This week, just before Christmas, the High Court in Lahore is expected to set the date for her appeal. However, the most extremist Islamic parties and organizations have launched a campaign in favor of Pakistan's blasphemy legislation, announcing street actions and strikes over the coming weeks.

"Maulana Fazl ur Rehman, head of the Jamiat Ulema-e-Islma Fazl party, launched the campaign at a press conference," said the Spero News story based on one released by Asia News. "He said that the campaign would unfold in three stages: demonstrations on December 24 after Friday prayers, a general strike on December 31, and a great rally on January 9, 2011 in Karachi."

Maulana Fazl said that religious parties are "united on the issue." He insisted that he would oppose any attempt by the government to change the blasphemy law.

Last week, President Asif Ali Zardari stated that he wanted to modify the controversial law which has been condemned around the world.

At a seminar titled "Protection of the blasphemy law and its importance," Justice Mian Nazeer Akhtar said that Punjab Governor, Salmaan Taseer, was also a blasphemer for protecting those who indulged in blasphemy.

"Section 295C was included in the Criminal Procedure of Pakistan in 1986, and a handful of people cannot be allowed to damage it," he explained.

At the same time, he accused the Federal government of allowing "dubious debates" on the blasphemy topic on various Pakistani television channels.

During Asia Bibi's trial, her attorney called the charges a "fanciful drama" by a Muslim majority "arrayed against a Christian minority."

The case began after Asia Bibi offered her fellow farm workers water which they refused because, as a Christian, she had made it "impure."

Both sides firmly defended their faiths, but Asia Bibi was charged with blasphemy.

The Rev Samson Dilawar, a parish priest who was wounded by gunmen in 1997 and saw his Catholic church burned to the ground in 2005, has claimed that he has been threatened by anonymous callers for assisting Asia Bibi.

He said that Bibi is "not safe in prison."

Dilawar said that the murder last year of a young Christian man accused of blasphemy in nearby Sialkot was a cautionary tale.

"That boy was killed in the jail. She can also be murdered in the jail as well. She can be killed anytime. So anything can happen," the Rev Dilawar said.

Meanwhile, millions of Christians around the world are praying for Asia Bibi in a case that, once again, appears to illustrate the unfairness of Pakistan's blasphemy laws.

Wednesday, December 22, 2010


I received the message below via email from an anonymous source out of Pakistan. As we in the U.S. celebrate in peace with our family and friends this year, let us take a moment out of the party to ask God to send his Holy Angels to guard and protect these desperately brave Christians who plan to observe this Christmas holy day by witnessing Christ to a hostile nation, a nation that declares in its official religion that "God has no son." Any one who declares Jesus Christ to be the only begotten Son of God, risks his life by doing so. Here follows the message.

*Work to complete:*
1 > According to the excerpt on Pakistan's blasphemy law, on what date was the general strike planned?
2 > Carry on writing the excerpt on Pakistan's blasphemy law, starting after its final sentence.
The material that follows has no connection to the excerpt on Pakistan's blasphemy law.

*Dataset:*
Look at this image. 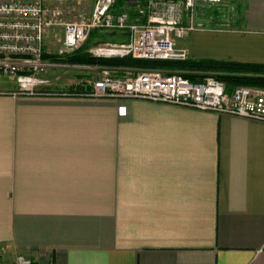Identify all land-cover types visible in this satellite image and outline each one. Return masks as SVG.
<instances>
[{"label":"crops","instance_id":"crops-1","mask_svg":"<svg viewBox=\"0 0 264 264\" xmlns=\"http://www.w3.org/2000/svg\"><path fill=\"white\" fill-rule=\"evenodd\" d=\"M220 4L235 26L192 31L178 46L188 59L264 63V0ZM62 36L47 31L44 52L56 54ZM46 61L49 79L70 82L55 80L67 64ZM16 254L56 264H264V121L145 99L0 91V264Z\"/></svg>","mask_w":264,"mask_h":264},{"label":"built area","instance_id":"built-area-1","mask_svg":"<svg viewBox=\"0 0 264 264\" xmlns=\"http://www.w3.org/2000/svg\"><path fill=\"white\" fill-rule=\"evenodd\" d=\"M118 0H93L91 9L67 20L62 0H0V74L12 77V95L85 96L114 99H145L199 110H211L264 121V88L236 86L230 92L222 81L207 77L192 82L177 70L103 67L85 90L45 89L50 83L49 64L43 58V38L55 27L63 29L56 50L65 56L79 49L94 29L126 32V40L90 47L94 56L154 60H186L188 50L178 40L203 29L195 21L198 6L222 0H124V8L113 11ZM125 115L126 107L118 106ZM11 264H56L51 256L32 258L16 254Z\"/></svg>","mask_w":264,"mask_h":264},{"label":"trees","instance_id":"trees-1","mask_svg":"<svg viewBox=\"0 0 264 264\" xmlns=\"http://www.w3.org/2000/svg\"><path fill=\"white\" fill-rule=\"evenodd\" d=\"M117 2L124 3V0ZM99 30H92L87 41L72 54L65 55L63 59L69 63L79 65H107L112 67H150L167 71L177 70L192 82L202 81L207 77H213L224 83L225 88L230 92L236 86H256L264 88V63H249L237 61H221L214 59H186V60H154L137 59L131 56L122 58H92L86 49L91 43H96L103 36ZM111 41H116V32L109 34ZM124 39H120L123 41ZM46 60L57 59L56 54L43 52Z\"/></svg>","mask_w":264,"mask_h":264},{"label":"rangeland","instance_id":"rangeland-1","mask_svg":"<svg viewBox=\"0 0 264 264\" xmlns=\"http://www.w3.org/2000/svg\"><path fill=\"white\" fill-rule=\"evenodd\" d=\"M93 0H62L61 7L63 9V14L66 17L67 20H75L77 19L78 15L83 12H88L91 8ZM230 11V10H229ZM195 21L202 24L204 28H217V29H227L229 27L235 26L233 21L229 20L227 18L226 13L224 10H222L221 4H203L201 3L200 6H198L196 14H195ZM116 32L115 39H118L116 41H111L110 35L111 33ZM100 33H103L104 35L99 37L100 39L96 43H91L87 49L86 52L92 57V58H114V57H103V56H94L88 52V49L90 47L98 46V44H102L104 42H113V43H119L126 40L127 34L123 31H100ZM58 32L55 30L54 36L58 37ZM54 39V38H53ZM120 39H124L123 41H120ZM58 43L57 41H54ZM51 49L56 50L57 44L52 43ZM77 51V50H75ZM73 51L72 53H74ZM70 53V54H72ZM65 56H58L57 59L52 60L57 63H63L67 64L68 66L66 68H59L58 69V75L55 77V80H59L60 76H64L67 78V81H70L66 85H59V83H55L50 79V83L48 86L45 87V89L48 90H64V89H77V90H85L90 86V82L98 76V73L101 71L103 67H110V68H117L112 66H103V65H79V64H73L69 63L65 60H58L63 59ZM116 58V57H115ZM118 58V57H117ZM125 67H118V69L124 71L123 69ZM132 69L133 72H140V71H146L147 69H151L150 67H138V66H130L126 67ZM11 78V77H10ZM9 90V92L16 90V83L9 79V76H4L0 74V91H6ZM67 97V96H66Z\"/></svg>","mask_w":264,"mask_h":264}]
</instances>
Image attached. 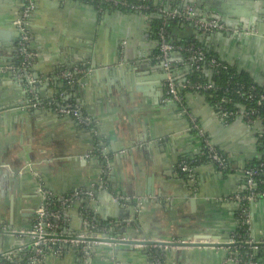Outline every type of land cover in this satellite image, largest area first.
<instances>
[{"label":"crops","instance_id":"1","mask_svg":"<svg viewBox=\"0 0 264 264\" xmlns=\"http://www.w3.org/2000/svg\"><path fill=\"white\" fill-rule=\"evenodd\" d=\"M190 1L163 7L192 5L197 17L218 18L230 30L196 35L190 26L173 24L170 40L195 41L264 84V0ZM25 2L0 0V254L18 250L13 263L0 264H27L22 249L30 239L18 232L34 224L43 191L56 200L78 193L61 209V234L117 240L114 247H93L86 264H154L157 258L161 264H241L223 244L240 225L232 196L242 168L262 153L261 128L240 120L222 124L208 100L191 92L180 103L165 101L166 75L157 57L155 16L149 14L100 13L80 0H31L27 47L36 57L22 68L14 22ZM75 70L81 72L71 82L63 78L64 71ZM35 99L45 105L34 106ZM64 103L78 106L88 123L60 114L55 106ZM182 106L227 154L228 172L205 161L195 162L194 181L180 171L179 164L201 146ZM249 216L250 237L264 240V198L250 204ZM143 235L211 245L129 243ZM81 263L80 251L68 246L39 264Z\"/></svg>","mask_w":264,"mask_h":264},{"label":"built area","instance_id":"2","mask_svg":"<svg viewBox=\"0 0 264 264\" xmlns=\"http://www.w3.org/2000/svg\"><path fill=\"white\" fill-rule=\"evenodd\" d=\"M26 5L21 11L19 17L14 22L20 39L18 42L19 52L22 56L21 67L30 66L36 57L35 52H31L27 43L29 34L26 27V21L32 9L31 0H25ZM84 3L93 4L100 13L105 10H117L121 12H131L137 14H153L161 23L155 32L158 43V59L161 69L166 78L164 82L165 101H174L180 103L184 92H191L195 95L204 96V91L215 88V82L212 75L220 70H227L228 64L220 60L215 55L209 54L203 46L197 42L176 43L170 40V28L178 25L180 28L190 26L196 35L228 31L230 28L218 18H199L195 14V8L192 5H186L184 8L170 7L164 8L165 2L175 0H162L163 5H155L154 0H80ZM172 25L170 26V23ZM170 26V27H169ZM80 70L64 71L63 78L71 82L75 73ZM201 72L203 82L191 80V74ZM227 97H222L219 102L211 105L213 112L222 124H228L235 120H240L248 126L258 125L262 133L264 131V118L260 112L264 111V84L233 82L226 89ZM229 92L231 94H229ZM205 97V96H204ZM34 106H44L45 103L35 99ZM48 104V103H47ZM55 109L62 115H70L79 122L87 124L88 120L82 115L78 106L71 103L57 104ZM182 112L188 114L189 129L196 132L201 138L199 153L194 158L183 160L179 164V169L185 176L194 181L193 162L204 159L211 163L216 170L223 172L231 169L227 154L218 145H215L211 139L205 135L196 116L189 114L185 106L181 107ZM262 152V151H261ZM242 168L243 179L239 191L234 193L232 200L237 202L240 214V225L229 240L231 249V260L239 261L241 264H264L257 259L259 251L264 250V240H253L250 237L249 225L251 219L249 216V206L259 198H264V153ZM42 190V189H40ZM91 197V192H86ZM78 193L70 194L59 200H56L50 193L42 192V203L36 210L34 224L28 230H20V235L27 236L30 241L22 249V255L26 258L27 264H39L48 254L61 256L68 246H73L81 253V264H86L90 256V250L99 244H109L113 247L117 245V240H105L103 237L89 238L85 235H63L62 227V208H66L73 201ZM88 222V221H87ZM107 241V242H106ZM123 241V240H120ZM167 247V246H165ZM20 251V250H19ZM18 250H11L0 254V259L14 262ZM154 264H161L160 259H155Z\"/></svg>","mask_w":264,"mask_h":264},{"label":"trees","instance_id":"3","mask_svg":"<svg viewBox=\"0 0 264 264\" xmlns=\"http://www.w3.org/2000/svg\"><path fill=\"white\" fill-rule=\"evenodd\" d=\"M149 15L155 16L153 14H149ZM153 22L155 24V31H157V29L161 23V20H159V18H157L155 16V19H153ZM169 23L171 26L172 22H169ZM208 53L215 55L214 53H212V51L211 52L209 51ZM191 80L193 82H195V81L203 82V80H204L203 74L201 72H195V73L191 74ZM212 80L215 82V88L211 89L209 91H204V96L208 100L210 105L216 104L217 102L220 101V99L222 97H227L226 89L233 82H240V83H245V84L253 82V80H251L248 77V75H246L243 72H239V71L235 70L231 65L228 66L227 70H220L218 73H214L212 75ZM229 94H231V93L229 92ZM260 115L264 118V111L260 112ZM257 142H258L259 150L262 151V153H264V131L262 133L258 134ZM199 161H204V159L201 158V160L194 161L193 165L195 164V162H199ZM253 162H255V161H253ZM253 162H252V164H253ZM229 170H230V168H228V170H225L223 172H228ZM257 259L264 262V250L263 249H261L259 251Z\"/></svg>","mask_w":264,"mask_h":264},{"label":"water","instance_id":"4","mask_svg":"<svg viewBox=\"0 0 264 264\" xmlns=\"http://www.w3.org/2000/svg\"><path fill=\"white\" fill-rule=\"evenodd\" d=\"M191 2L190 0H187L186 4ZM35 78V76L33 75ZM23 82L26 81L24 78L22 80ZM137 237L135 241H130L132 245H138V246H145V247H150L153 245H160V246H167L171 248L179 247V248H195V247H205L206 245H211V244H205L204 242L196 241V240H182L179 242H173V241H155V240H149L147 239L144 235L143 236H135ZM121 244H126L127 241H122L118 242ZM214 245V244H213ZM217 245V244H216ZM223 245H229L228 243H225ZM117 246V245H116Z\"/></svg>","mask_w":264,"mask_h":264}]
</instances>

*Answer set:*
1 > December 31.

2 >
A number of Pakistani Christian organizations have decided that they will observe Christmas as a Protest Day. The decision has been made in All Pakistan Christian Parties Conference, the Christians’ will also host black flags on their residences and business houses against the blasphemy laws and enormities toward minorities. According to a report published in the BBC Urdu human rights activists expressed fear of security risk attached with newly formed alliance of radical religious parties and it’s life threatening warning of anarchy if the civilian government attempts to repeal the nation’s strict blasphemy law and pardon Asia Bibi. The leaders of the All Christian Parties Conference have decided to take to the streets on Christmas Day to call on the government to repeal the blasphemy law and the conference also noted that President Zardari, Prime Minister Yousuf Raza Gilani, Human rights activist Asma Jehanghir and Punjab Governor Salman Taseer have all concluded that Asia Bibi is innocent, Speakers have also expressed disappointment that they have not received justice from courts.

It potentials to be a dangerous and threatening Christmas for the Christian community in Pakistan. A radical alliance – which includes Pakistan Muslim Leagues, religious political parties allied with banned militant groups – has called a large mass national demonstration entitled Namos-e-risalat, that is, defending the honour of the Prophet Muhammad(PBUH) on 24 December, after Friday prayers, to say “no” to the release of Asia Bibi and any changes to the blasphemy law. Even JuD chief Hafiz Muhammad Saeed attended the meeting. Addressing the gathering, Saeed stressed the need for a well-organised media campaign in favour of the blasphemy law.

The alliance has called on the “ummah” (Islamic community) in all the world, demanding universal support in the defence of the blasphemy law. Moreover, the radical leaders say: “Asia Bibi is a blasphemous woman and should be repudiated by Christians. Anyone who defends her, an ordinary citizen, politician or Minister, is guilty of blasphemy along with her.”

A pretty naked threat from extremist lobby will also put pressure on the PPP led civilian government as well as on Parliament, which in those days could examine the parliamentary motion presented by PPP’s lawmaker Ms Sherry Rehman, who is proposing substantial changes to the blasphemy law.

Tuesday, December 21, 2010

Bi-Partisan Greetings!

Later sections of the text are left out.